In a May 15 JTA article titled “Lugar’s defeat raises specter of more partisanship on foreign policy,” Ron Kampeas notes that the so-called Tea Party poses an interesting conundrum for the Israel lobby:
The problem, the insiders say, is not one of enthusiasm for Israel but in how members of the party’s right wing have proposed changing the mechanisms for allocating foreign aid.The American Israel Public Affairs Committee has always emphasized the importance of backing the entire foreign assistance package.
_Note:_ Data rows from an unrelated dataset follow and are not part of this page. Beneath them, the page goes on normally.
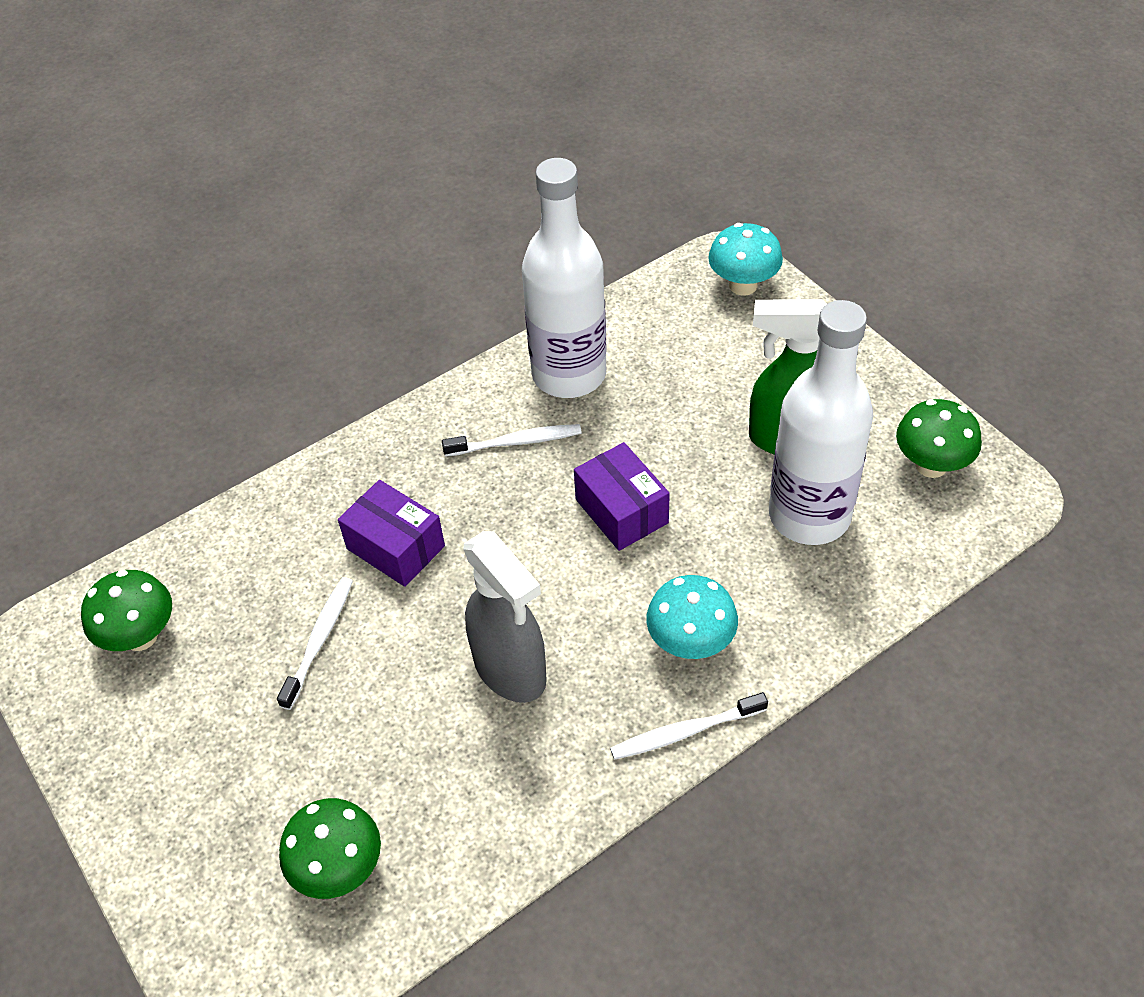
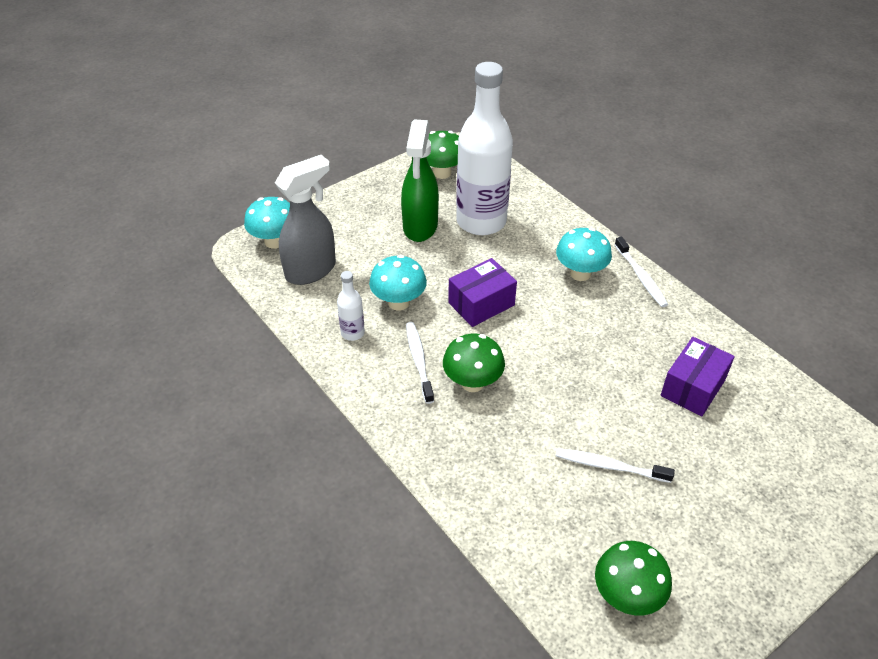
camera: 95 degrees left, 5 degrees down
green mushroom [279,798,381,899] -> green mushroom moved to [443,334,505,392]
purple box [338,480,445,587] -> purple box moved to [661,337,735,417]
grey spray bottle [463,531,547,703] -> grey spray bottle moved to [275,155,336,285]
white bottle [522,158,606,398] -> white bottle [337,271,365,341], size x0.42
none -> turquoise mushroom [369,255,427,311]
The logic is multifold: Aid overall builds good will for the United States and its allies; the perception that aid to the developing world is inextricable from aid to Israel promotes good will for Israel in those countries; singling out Israel for assistance while neglecting other countries promotes unseemly stereotypes about Jewish influence; and cutting aid inevitably will likely lead to cuts in assistance for Israel, however much the current Congress supports the country.“They want to cut everything but Israel, but in the end, if everything else is cut, assistance to Israel will have to be cut,” said the pro-Israel donor.
The logic of the lobby’s position on foreign aid was surely not lost on CNN’s Wolf Blitzer when he challenged Senator Rand Paul on his budget cut plans. “You want to end all foreign aid as well, is that right?” the former editor of AIPAC’s Near East Report anxiously asked the senator from Kentucky. “What about humanitarian aid, for example, to Africa? You want to end all that?”